I think they will. But let’s realize up front that defeating Bush is not a progressive victory. It would stop some of our most awful losses, but it does not deliver advances to us. An old country song says, “It felt so good when it stopped hurting.” Defeating Bush will stop the hurt, bringing our politics and policies back from the depths, giving us a renewed chance to fight for positive gains rather than constantly battling the deeply negative thrusts of the Bushites.

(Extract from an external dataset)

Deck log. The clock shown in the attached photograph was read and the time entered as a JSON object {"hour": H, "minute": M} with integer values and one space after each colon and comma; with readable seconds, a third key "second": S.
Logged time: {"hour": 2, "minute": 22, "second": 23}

But in the long run, Step 2 is the most important: building our grassroots progressive movement. This is the crucial step we’ve failed to take in the past, relying on presidents or other elected politicos to “take care of us.” After defeating Bush the First in ’92, for example, nearly all progressive leaders cranked back in their La-Z-Boys and said: “Oh, we can rest now, ’cause our pal Bill is in there.” That didn’t work out very well.

On the one hand, we have to be all over Kerry from the get-go. No honeymoon—none. And no letting him buy us off with a few token appointments, a vague assurance that we can have “access” to the White House, or the offer of occasional rides on Air Force One. (Believe it or not, Clinton actually got away with this last one, effectively using it has a hush puppy to keep some socalled leaders of progressive groups from criticizing his frequent sellouts to corporate interests—criticize us, the Clintonites said, and you won’t get to ride on the plane. Sheesh!)

Howard Dean’s new organization, Democracy for America, is moving in this direction, and others are also strategizing about how to do it, including Jeff Cohen (founder of FAIR) and the folks at TrueMajority. org and MoveOn.org.

On the other hand, we need to focus beyond Kerry. This means redoubling our efforts outside of Washington, investing more of our organizational energy, money, staffs, and other resources into connecting up the burgeoning power of grassroots groups. This is our future, for this is where our real power lies.

The good news is that the components of a real progressive movement already exist all across the country— successful local groups, effective voices, independent media, etc. But they’re not linked into any whole, so we don’t function as a true movement. That’s our most important challenge. We have to build the framework of strategizers, organizers, trainers, messengers, recruiters, funders, candidates, and other essentials to connect our various parts into a movement that can elect—then sustain—true progressives to city councils, state legislatures, governorships, Congress…and ultimately to the presidency.

Kerry can’t be our goal—only our start.